Reproduce every line of the listing below character for character, with nothing added, dropped, or altered.

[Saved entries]
○ ○ ○ ○

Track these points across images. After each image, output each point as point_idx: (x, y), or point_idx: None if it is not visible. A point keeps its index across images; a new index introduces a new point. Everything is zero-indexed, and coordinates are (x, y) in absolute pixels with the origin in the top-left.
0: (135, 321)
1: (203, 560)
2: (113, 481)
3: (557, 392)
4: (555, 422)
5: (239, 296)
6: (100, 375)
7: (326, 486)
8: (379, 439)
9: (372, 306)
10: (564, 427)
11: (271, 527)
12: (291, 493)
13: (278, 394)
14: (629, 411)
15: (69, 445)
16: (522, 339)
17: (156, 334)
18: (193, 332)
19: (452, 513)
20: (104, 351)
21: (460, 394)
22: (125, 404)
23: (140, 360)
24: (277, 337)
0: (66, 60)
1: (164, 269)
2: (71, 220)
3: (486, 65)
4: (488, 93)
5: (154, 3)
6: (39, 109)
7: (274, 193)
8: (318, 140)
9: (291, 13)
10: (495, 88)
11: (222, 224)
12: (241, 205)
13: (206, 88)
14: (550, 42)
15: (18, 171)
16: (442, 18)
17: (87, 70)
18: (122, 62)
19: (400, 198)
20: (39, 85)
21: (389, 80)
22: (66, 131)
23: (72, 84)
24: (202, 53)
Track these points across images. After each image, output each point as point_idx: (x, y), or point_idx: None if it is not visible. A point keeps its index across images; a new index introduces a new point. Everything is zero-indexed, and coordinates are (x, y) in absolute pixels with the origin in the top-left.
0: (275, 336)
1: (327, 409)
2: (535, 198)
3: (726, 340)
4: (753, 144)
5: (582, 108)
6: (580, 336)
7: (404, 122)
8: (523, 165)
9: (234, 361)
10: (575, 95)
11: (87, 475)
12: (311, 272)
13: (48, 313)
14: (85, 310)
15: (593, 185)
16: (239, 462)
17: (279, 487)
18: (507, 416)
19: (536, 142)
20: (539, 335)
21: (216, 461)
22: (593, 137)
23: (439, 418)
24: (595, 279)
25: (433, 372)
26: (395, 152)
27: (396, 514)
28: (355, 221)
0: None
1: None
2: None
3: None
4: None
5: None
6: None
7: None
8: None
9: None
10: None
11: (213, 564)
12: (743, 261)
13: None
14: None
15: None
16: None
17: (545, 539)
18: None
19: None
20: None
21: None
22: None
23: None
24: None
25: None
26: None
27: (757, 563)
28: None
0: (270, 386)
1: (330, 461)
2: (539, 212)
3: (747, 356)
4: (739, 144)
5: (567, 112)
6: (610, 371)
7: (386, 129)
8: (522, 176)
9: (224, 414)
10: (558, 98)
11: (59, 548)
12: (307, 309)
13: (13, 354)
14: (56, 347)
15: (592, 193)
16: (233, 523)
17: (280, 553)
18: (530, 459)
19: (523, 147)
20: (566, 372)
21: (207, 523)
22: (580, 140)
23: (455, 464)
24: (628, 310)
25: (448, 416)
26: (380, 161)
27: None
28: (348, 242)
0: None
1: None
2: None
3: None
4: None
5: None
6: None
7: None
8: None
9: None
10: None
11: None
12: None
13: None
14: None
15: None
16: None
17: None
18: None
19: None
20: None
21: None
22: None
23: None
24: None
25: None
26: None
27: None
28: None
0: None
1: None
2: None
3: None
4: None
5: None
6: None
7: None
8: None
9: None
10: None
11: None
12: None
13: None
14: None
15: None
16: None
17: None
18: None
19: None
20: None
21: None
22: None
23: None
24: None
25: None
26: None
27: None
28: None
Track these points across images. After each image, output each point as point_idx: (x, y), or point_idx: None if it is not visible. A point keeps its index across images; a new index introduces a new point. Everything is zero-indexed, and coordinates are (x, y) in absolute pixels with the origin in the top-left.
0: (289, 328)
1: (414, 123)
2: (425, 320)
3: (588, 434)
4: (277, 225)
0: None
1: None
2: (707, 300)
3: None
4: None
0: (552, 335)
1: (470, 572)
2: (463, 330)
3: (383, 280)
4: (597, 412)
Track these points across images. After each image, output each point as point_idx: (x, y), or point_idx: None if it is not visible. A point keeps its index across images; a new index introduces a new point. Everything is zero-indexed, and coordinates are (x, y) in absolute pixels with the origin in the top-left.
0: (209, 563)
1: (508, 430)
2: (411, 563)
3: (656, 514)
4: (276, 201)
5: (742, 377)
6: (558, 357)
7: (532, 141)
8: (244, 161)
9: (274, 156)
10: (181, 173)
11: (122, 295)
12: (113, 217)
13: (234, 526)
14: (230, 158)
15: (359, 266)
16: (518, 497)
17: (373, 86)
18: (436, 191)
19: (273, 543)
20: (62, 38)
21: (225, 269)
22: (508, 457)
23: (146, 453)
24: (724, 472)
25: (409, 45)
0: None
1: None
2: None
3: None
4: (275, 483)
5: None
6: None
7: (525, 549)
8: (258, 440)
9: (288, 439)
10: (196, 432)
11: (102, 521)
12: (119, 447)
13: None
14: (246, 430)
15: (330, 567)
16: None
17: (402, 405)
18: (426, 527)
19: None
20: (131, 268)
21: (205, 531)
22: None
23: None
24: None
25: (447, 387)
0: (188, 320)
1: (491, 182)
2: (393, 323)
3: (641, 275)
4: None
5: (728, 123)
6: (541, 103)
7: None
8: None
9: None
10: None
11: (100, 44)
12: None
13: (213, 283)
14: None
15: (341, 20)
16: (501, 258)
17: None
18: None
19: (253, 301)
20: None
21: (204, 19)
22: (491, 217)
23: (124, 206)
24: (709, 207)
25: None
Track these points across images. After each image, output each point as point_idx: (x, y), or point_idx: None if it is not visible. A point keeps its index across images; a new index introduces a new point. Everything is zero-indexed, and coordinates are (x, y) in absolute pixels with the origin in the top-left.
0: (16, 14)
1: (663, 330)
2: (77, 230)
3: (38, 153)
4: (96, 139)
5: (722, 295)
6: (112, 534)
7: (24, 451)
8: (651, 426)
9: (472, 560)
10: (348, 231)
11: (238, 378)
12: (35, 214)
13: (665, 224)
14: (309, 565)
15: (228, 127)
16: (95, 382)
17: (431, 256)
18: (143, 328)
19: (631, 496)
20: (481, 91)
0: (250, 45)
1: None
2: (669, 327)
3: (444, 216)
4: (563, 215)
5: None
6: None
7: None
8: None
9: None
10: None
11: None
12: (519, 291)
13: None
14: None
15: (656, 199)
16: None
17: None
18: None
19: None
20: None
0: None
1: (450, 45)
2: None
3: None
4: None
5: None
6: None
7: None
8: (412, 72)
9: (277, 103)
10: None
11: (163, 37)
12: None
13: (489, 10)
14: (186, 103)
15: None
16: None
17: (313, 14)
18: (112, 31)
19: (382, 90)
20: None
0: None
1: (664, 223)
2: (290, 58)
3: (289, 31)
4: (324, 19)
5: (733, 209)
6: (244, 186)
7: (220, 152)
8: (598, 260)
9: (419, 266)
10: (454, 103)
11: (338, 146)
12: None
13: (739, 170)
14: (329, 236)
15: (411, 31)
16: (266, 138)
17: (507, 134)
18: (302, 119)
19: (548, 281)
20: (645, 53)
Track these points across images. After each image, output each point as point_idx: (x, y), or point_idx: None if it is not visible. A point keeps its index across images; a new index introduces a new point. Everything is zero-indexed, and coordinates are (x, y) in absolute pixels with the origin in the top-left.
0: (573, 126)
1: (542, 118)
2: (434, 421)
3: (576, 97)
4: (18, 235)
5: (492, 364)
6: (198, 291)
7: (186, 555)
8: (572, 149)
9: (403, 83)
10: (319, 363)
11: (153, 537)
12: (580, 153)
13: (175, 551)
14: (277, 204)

○ ○ ○ ○

▶ **Solution for this exercise**:
Track these points across images. After each image, output each point as point_idx: (x, y), or point_idx: None if it is not visible. A point keeps its index across images; a new index introduces a new point. Everything is zero-indexed, and coordinates are (x, y) in absolute pixels with the origin in the top-left.
0: (135, 321)
1: (203, 560)
2: (113, 481)
3: (557, 392)
4: (555, 422)
5: (239, 296)
6: (100, 375)
7: (326, 486)
8: (379, 439)
9: (372, 306)
10: (564, 427)
11: (271, 527)
12: (291, 493)
13: (278, 394)
14: (629, 411)
15: (69, 445)
16: (522, 339)
17: (156, 334)
18: (193, 332)
19: (452, 513)
20: (104, 351)
21: (460, 394)
22: (125, 404)
23: (140, 360)
24: (277, 337)
0: (66, 60)
1: (164, 269)
2: (71, 220)
3: (486, 65)
4: (488, 93)
5: (154, 3)
6: (39, 109)
7: (274, 193)
8: (318, 140)
9: (291, 13)
10: (495, 88)
11: (222, 224)
12: (241, 205)
13: (206, 88)
14: (550, 42)
15: (18, 171)
16: (442, 18)
17: (87, 70)
18: (122, 62)
19: (400, 198)
20: (39, 85)
21: (389, 80)
22: (66, 131)
23: (72, 84)
24: (202, 53)
Track these points across images. After each image, output each point as point_idx: (x, y), or point_idx: None if it is not visible. A point keeps its index across images; a new index introduces a new point. Everything is zero-indexed, and coordinates are (x, y) in absolute pixels with the origin in the top-left.
0: (275, 336)
1: (327, 409)
2: (535, 198)
3: (726, 340)
4: (753, 144)
5: (582, 108)
6: (580, 336)
7: (404, 122)
8: (523, 165)
9: (234, 361)
10: (575, 95)
11: (87, 475)
12: (311, 272)
13: (48, 313)
14: (85, 310)
15: (593, 185)
16: (239, 462)
17: (279, 487)
18: (507, 416)
19: (536, 142)
20: (539, 335)
21: (216, 461)
22: (593, 137)
23: (439, 418)
24: (595, 279)
25: (433, 372)
26: (395, 152)
27: (396, 514)
28: (355, 221)
0: None
1: None
2: None
3: None
4: None
5: None
6: None
7: None
8: None
9: None
10: None
11: (213, 564)
12: (743, 261)
13: None
14: None
15: None
16: None
17: (545, 539)
18: None
19: None
20: None
21: None
22: None
23: None
24: None
25: None
26: None
27: (757, 563)
28: None
0: (270, 386)
1: (330, 461)
2: (539, 212)
3: (747, 356)
4: (739, 144)
5: (567, 112)
6: (610, 371)
7: (386, 129)
8: (522, 176)
9: (224, 414)
10: (558, 98)
11: (59, 548)
12: (307, 309)
13: (13, 354)
14: (56, 347)
15: (592, 193)
16: (233, 523)
17: (280, 553)
18: (530, 459)
19: (523, 147)
20: (566, 372)
21: (207, 523)
22: (580, 140)
23: (455, 464)
24: (628, 310)
25: (448, 416)
26: (380, 161)
27: None
28: (348, 242)
0: None
1: None
2: None
3: None
4: None
5: None
6: None
7: None
8: None
9: None
10: None
11: None
12: None
13: None
14: None
15: None
16: None
17: None
18: None
19: None
20: None
21: None
22: None
23: None
24: None
25: None
26: None
27: None
28: None
0: None
1: None
2: None
3: None
4: None
5: None
6: None
7: None
8: None
9: None
10: None
11: None
12: None
13: None
14: None
15: None
16: None
17: None
18: None
19: None
20: None
21: None
22: None
23: None
24: None
25: None
26: None
27: None
28: None
Track these points across images. After each image, output each point as point_idx: (x, y), or point_idx: None if it is not visible. A point keeps its index across images; a new index introduces a new point. Everything is zero-indexed, and coordinates are (x, y) in absolute pixels with the origin in the top-left.
0: (289, 328)
1: (414, 123)
2: (425, 320)
3: (588, 434)
4: (277, 225)
0: None
1: None
2: (707, 300)
3: None
4: None
0: (552, 335)
1: (470, 572)
2: (463, 330)
3: (383, 280)
4: (597, 412)
Track these points across images. After each image, output each point as point_idx: (x, y), or point_idx: None if it is not visible. A point keeps its index across images; a new index introduces a new point. Everything is zero-indexed, and coordinates are (x, y) in absolute pixels with the origin in the top-left.
0: (209, 563)
1: (508, 430)
2: (411, 563)
3: (656, 514)
4: (276, 201)
5: (742, 377)
6: (558, 357)
7: (532, 141)
8: (244, 161)
9: (274, 156)
10: (181, 173)
11: (122, 295)
12: (113, 217)
13: (234, 526)
14: (230, 158)
15: (359, 266)
16: (518, 497)
17: (373, 86)
18: (436, 191)
19: (273, 543)
20: (62, 38)
21: (225, 269)
22: (508, 457)
23: (146, 453)
24: (724, 472)
25: (409, 45)
0: None
1: None
2: None
3: None
4: (275, 483)
5: None
6: None
7: (525, 549)
8: (258, 440)
9: (288, 439)
10: (196, 432)
11: (102, 521)
12: (119, 447)
13: None
14: (246, 430)
15: (330, 567)
16: None
17: (402, 405)
18: (426, 527)
19: None
20: (131, 268)
21: (205, 531)
22: None
23: None
24: None
25: (447, 387)
0: (188, 320)
1: (491, 182)
2: (393, 323)
3: (641, 275)
4: None
5: (728, 123)
6: (541, 103)
7: None
8: None
9: None
10: None
11: (100, 44)
12: None
13: (213, 283)
14: None
15: (341, 20)
16: (501, 258)
17: None
18: None
19: (253, 301)
20: None
21: (204, 19)
22: (491, 217)
23: (124, 206)
24: (709, 207)
25: None
Track these points across images. After each image, output each point as point_idx: (x, y), or point_idx: None if it is not visible. A point keeps its index across images; a new index introduces a new point. Everything is zero-indexed, and coordinates are (x, y) in absolute pixels with the origin in the top-left.
0: (16, 14)
1: (663, 330)
2: (77, 230)
3: (38, 153)
4: (96, 139)
5: (722, 295)
6: (112, 534)
7: (24, 451)
8: (651, 426)
9: (472, 560)
10: (348, 231)
11: (238, 378)
12: (35, 214)
13: (665, 224)
14: (309, 565)
15: (228, 127)
16: (95, 382)
17: (431, 256)
18: (143, 328)
19: (631, 496)
20: (481, 91)
0: (250, 45)
1: None
2: (669, 327)
3: (444, 216)
4: (563, 215)
5: None
6: None
7: None
8: None
9: None
10: None
11: None
12: (519, 291)
13: None
14: None
15: (656, 199)
16: None
17: None
18: None
19: None
20: None
0: None
1: (450, 45)
2: None
3: None
4: None
5: None
6: None
7: None
8: (412, 72)
9: (277, 103)
10: None
11: (163, 37)
12: None
13: (489, 10)
14: (186, 103)
15: None
16: None
17: (313, 14)
18: (112, 31)
19: (382, 90)
20: None
0: None
1: (664, 223)
2: (290, 58)
3: (289, 31)
4: (324, 19)
5: (733, 209)
6: (244, 186)
7: (220, 152)
8: (598, 260)
9: (419, 266)
10: (454, 103)
11: (338, 146)
12: None
13: (739, 170)
14: (329, 236)
15: (411, 31)
16: (266, 138)
17: (507, 134)
18: (302, 119)
19: (548, 281)
20: (645, 53)
Track these points across images. After each image, output each point as point_idx: (x, y), or point_idx: None if it is not visible. A point keeps its index across images; a new index introduces a new point. Everything is zero-indexed, and coordinates are (x, y) in absolute pixels with the origin in the top-left.
0: (573, 126)
1: (542, 118)
2: (434, 421)
3: (576, 97)
4: (18, 235)
5: (492, 364)
6: (198, 291)
7: (186, 555)
8: (572, 149)
9: (403, 83)
10: (319, 363)
11: (153, 537)
12: (580, 153)
13: (175, 551)
14: (277, 204)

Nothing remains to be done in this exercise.